#### Document extract:

The fundamental difficulty associated with stellar occultations by TNOs is predicting them. The diameters of most TNOs are smaller than 50 milliarcseconds (mas) on the sky. This means that absolute astrometric accuracies of at least 50 mas on both the star position and the TNO ephemeris must be achieved to provide reasonable chances of detection. The most straightfoward approach to select possible occultations is by using the star positions listed in an astrometric catalogue, then carry out follow-up observations to improve the star position and pin down the shadow path after applying corrections to the TNO ephemeris.

#### Stored records:
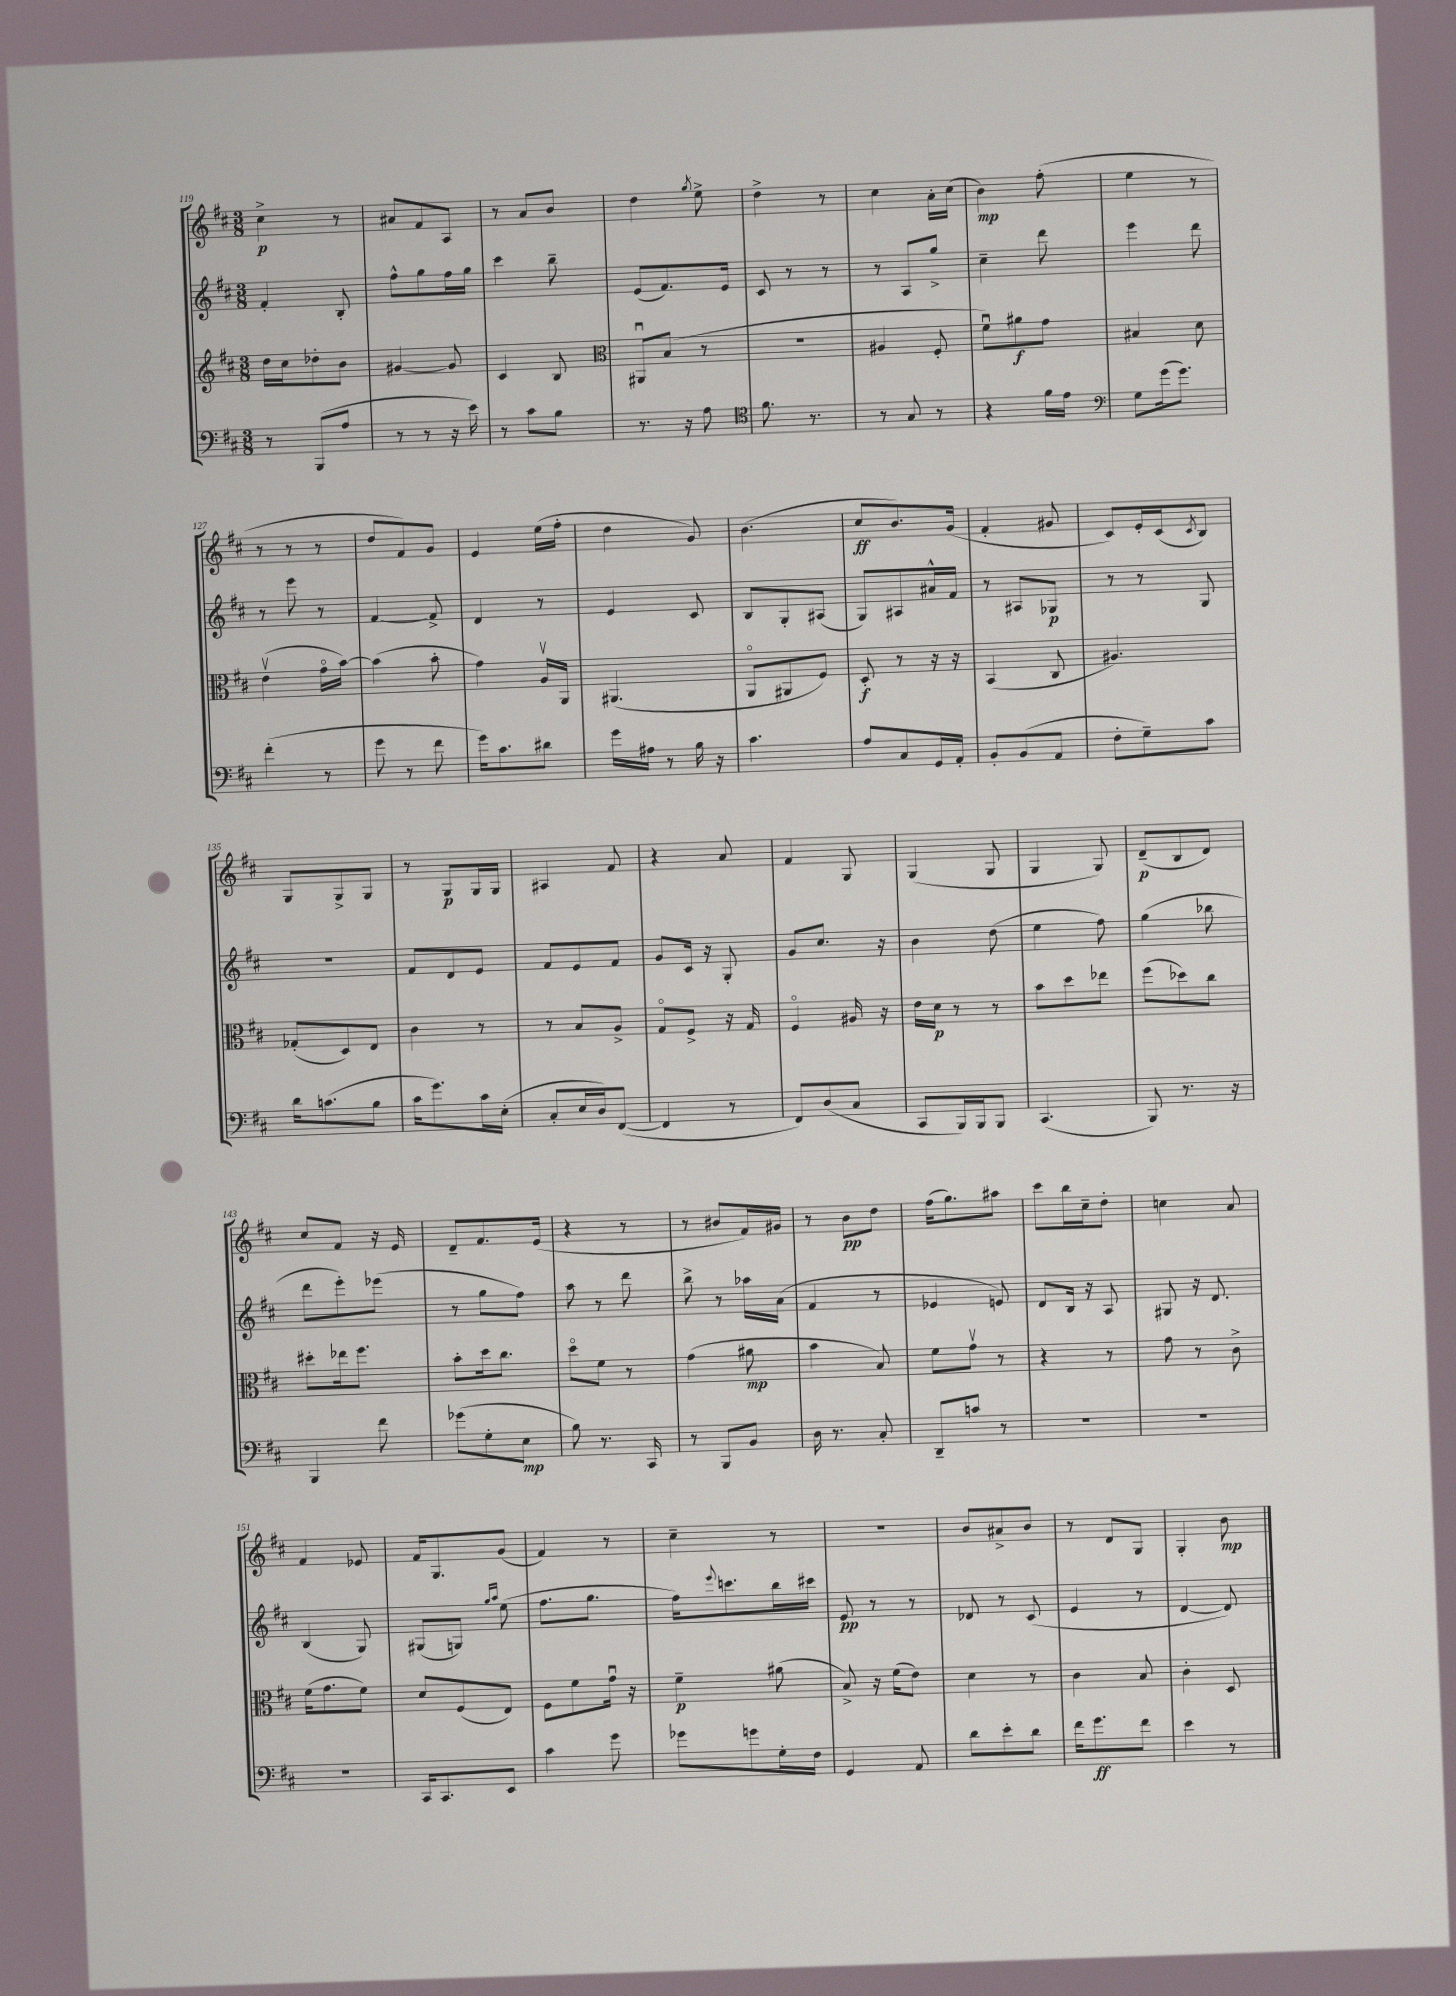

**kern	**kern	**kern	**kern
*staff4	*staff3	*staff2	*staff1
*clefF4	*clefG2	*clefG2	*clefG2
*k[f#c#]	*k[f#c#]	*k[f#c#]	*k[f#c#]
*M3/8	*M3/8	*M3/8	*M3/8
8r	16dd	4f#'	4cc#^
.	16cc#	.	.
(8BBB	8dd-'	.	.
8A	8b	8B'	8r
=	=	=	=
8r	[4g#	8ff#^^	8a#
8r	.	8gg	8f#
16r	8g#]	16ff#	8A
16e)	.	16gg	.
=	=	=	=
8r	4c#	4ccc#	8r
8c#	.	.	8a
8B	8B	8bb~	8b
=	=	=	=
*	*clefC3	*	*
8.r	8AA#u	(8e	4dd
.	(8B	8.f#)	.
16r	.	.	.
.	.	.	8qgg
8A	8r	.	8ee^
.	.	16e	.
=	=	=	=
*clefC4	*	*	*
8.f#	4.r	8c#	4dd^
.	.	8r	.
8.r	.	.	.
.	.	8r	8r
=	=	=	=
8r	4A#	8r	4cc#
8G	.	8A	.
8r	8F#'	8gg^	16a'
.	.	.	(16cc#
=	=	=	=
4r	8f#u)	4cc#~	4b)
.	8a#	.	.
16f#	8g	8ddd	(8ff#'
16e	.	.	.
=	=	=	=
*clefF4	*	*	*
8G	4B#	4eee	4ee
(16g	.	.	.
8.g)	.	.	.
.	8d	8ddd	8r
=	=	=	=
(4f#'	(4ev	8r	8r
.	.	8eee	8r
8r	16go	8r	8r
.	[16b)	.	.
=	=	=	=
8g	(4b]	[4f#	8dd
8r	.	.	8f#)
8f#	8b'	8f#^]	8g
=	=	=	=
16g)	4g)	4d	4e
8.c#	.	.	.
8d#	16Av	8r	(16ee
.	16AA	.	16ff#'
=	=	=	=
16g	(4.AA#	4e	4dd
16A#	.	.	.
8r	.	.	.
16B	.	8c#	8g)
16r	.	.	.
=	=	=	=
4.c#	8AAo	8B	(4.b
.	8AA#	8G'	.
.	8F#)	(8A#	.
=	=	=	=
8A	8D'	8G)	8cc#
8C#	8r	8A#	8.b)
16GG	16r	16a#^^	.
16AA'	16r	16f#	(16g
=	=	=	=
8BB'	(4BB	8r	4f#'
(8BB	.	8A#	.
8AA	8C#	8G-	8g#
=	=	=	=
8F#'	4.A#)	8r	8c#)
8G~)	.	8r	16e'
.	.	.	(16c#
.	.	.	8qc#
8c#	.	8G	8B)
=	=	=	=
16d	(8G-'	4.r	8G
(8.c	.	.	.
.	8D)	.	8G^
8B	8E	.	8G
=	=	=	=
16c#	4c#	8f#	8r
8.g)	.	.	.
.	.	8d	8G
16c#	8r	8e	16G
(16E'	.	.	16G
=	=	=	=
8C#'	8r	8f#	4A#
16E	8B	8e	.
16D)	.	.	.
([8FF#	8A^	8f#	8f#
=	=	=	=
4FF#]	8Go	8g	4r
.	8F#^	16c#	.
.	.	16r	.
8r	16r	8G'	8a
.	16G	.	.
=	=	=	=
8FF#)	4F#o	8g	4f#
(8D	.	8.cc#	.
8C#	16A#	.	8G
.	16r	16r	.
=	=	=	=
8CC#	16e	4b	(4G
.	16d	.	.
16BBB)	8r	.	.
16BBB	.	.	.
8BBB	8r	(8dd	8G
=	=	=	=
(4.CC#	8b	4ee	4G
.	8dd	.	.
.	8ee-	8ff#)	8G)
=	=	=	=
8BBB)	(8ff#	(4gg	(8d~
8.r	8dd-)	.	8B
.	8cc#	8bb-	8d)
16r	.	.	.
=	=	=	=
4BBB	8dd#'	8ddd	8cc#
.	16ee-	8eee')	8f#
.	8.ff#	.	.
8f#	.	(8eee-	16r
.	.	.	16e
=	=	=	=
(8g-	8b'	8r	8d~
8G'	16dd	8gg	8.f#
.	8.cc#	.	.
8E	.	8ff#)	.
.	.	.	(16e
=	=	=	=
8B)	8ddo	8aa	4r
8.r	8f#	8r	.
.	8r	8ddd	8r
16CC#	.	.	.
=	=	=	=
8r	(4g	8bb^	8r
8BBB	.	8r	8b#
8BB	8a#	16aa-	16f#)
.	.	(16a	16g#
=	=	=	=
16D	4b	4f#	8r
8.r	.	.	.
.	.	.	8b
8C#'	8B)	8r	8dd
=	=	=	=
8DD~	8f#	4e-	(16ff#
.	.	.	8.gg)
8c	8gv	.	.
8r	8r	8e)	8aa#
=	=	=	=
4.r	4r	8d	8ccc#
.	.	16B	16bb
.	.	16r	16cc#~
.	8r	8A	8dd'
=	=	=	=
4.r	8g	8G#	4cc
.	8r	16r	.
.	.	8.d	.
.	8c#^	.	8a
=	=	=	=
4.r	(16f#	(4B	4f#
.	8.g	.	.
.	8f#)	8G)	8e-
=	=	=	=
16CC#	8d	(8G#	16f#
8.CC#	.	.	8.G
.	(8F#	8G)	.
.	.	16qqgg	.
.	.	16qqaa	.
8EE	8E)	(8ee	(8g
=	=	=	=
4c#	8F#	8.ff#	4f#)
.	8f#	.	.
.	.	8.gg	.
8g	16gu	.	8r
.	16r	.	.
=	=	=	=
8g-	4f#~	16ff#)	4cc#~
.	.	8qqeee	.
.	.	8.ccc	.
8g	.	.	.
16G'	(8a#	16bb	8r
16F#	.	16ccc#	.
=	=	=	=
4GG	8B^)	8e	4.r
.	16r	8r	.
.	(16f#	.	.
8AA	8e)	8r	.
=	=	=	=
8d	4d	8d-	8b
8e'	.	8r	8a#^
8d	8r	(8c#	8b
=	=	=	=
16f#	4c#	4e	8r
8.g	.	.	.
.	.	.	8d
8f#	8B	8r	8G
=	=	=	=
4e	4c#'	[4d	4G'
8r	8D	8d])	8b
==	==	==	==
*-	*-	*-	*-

#### Problems to solve:
A - List the first four words of each sentence in the occultation text, one sentence per line.
B - Please output the part of the occultation text starting at "The fundamental difficulty" and ending at "the TNO ephemeris.".

#### The results:
A -
The fundamental difficulty associated
The diameters of most
This means that absolute
The most straightfoward approach

B -
The fundamental difficulty associated with stellar occultations by TNOs is predicting them. The diameters of most TNOs are smaller than 50 milliarcseconds (mas) on the sky. This means that absolute astrometric accuracies of at least 50 mas on both the star position and the TNO ephemeris must be achieved to provide reasonable chances of detection. The most straightfoward approach to select possible occultations is by using the star positions listed in an astrometric catalogue, then carry out follow-up observations to improve the star position and pin down the shadow path after applying corrections to the TNO ephemeris.